DIRECTIVE>
Collect every line below that contains the string "GORE". Case counts.

(Recorded data)
== Segment start ==
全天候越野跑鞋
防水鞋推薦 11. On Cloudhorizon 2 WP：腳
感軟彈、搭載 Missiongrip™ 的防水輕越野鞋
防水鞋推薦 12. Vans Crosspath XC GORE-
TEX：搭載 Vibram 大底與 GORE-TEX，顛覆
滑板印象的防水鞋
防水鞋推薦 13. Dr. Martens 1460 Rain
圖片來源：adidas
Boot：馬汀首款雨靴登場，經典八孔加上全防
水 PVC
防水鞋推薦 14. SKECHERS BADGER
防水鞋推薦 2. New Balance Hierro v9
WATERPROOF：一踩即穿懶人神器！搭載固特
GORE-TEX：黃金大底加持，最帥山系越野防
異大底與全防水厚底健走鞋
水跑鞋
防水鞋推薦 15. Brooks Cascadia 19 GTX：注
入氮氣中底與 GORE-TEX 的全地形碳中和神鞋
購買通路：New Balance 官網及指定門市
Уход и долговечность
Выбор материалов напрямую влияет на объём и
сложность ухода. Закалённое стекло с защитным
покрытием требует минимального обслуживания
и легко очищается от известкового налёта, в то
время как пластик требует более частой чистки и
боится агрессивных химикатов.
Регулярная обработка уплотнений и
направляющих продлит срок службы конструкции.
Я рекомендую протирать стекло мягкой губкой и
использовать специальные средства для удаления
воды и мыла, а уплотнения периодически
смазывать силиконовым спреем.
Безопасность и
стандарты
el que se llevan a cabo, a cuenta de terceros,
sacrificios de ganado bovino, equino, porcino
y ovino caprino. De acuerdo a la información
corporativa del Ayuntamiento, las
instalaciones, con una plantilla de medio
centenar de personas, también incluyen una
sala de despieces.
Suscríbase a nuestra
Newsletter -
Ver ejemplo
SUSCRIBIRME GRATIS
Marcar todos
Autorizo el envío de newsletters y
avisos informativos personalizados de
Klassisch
== Segment end ==
== Segment start ==
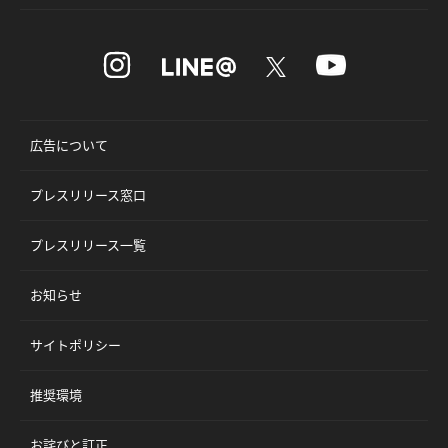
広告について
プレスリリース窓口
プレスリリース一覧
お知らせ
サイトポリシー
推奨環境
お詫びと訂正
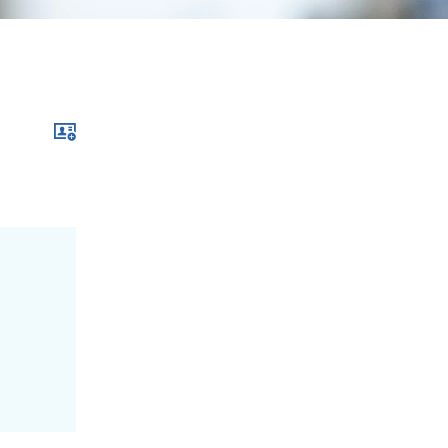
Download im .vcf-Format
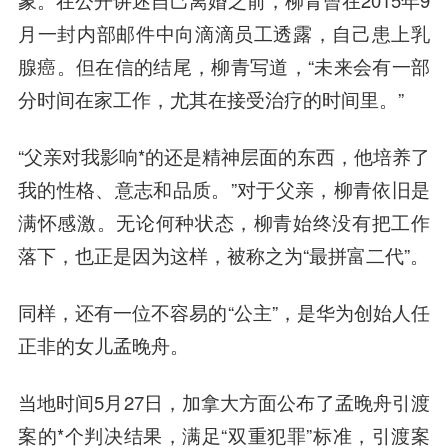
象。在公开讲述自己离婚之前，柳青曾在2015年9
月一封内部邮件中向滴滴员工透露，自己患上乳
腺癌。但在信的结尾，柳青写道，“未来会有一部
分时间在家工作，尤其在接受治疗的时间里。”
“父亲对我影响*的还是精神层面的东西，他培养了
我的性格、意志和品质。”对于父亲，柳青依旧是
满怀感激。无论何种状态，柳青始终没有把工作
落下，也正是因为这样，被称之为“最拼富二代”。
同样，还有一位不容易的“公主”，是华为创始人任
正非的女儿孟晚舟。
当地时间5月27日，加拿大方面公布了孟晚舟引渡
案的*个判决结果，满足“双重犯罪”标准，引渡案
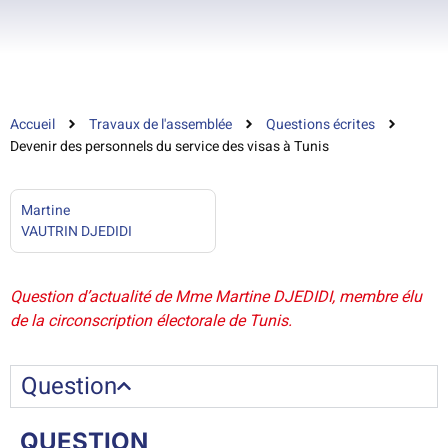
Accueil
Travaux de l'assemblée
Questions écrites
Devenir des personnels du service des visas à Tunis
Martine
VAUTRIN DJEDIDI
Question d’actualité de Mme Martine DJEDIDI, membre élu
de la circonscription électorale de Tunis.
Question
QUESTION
== Segment end ==
ANSWER BOX>
防水鞋推薦 12. Vans Crosspath XC GORE-
TEX：搭載 Vibram 大底與 GORE-TEX，顛覆
GORE-TEX：黃金大底加持，最帥山系越野防
入氮氣中底與 GORE-TEX 的全地形碳中和神鞋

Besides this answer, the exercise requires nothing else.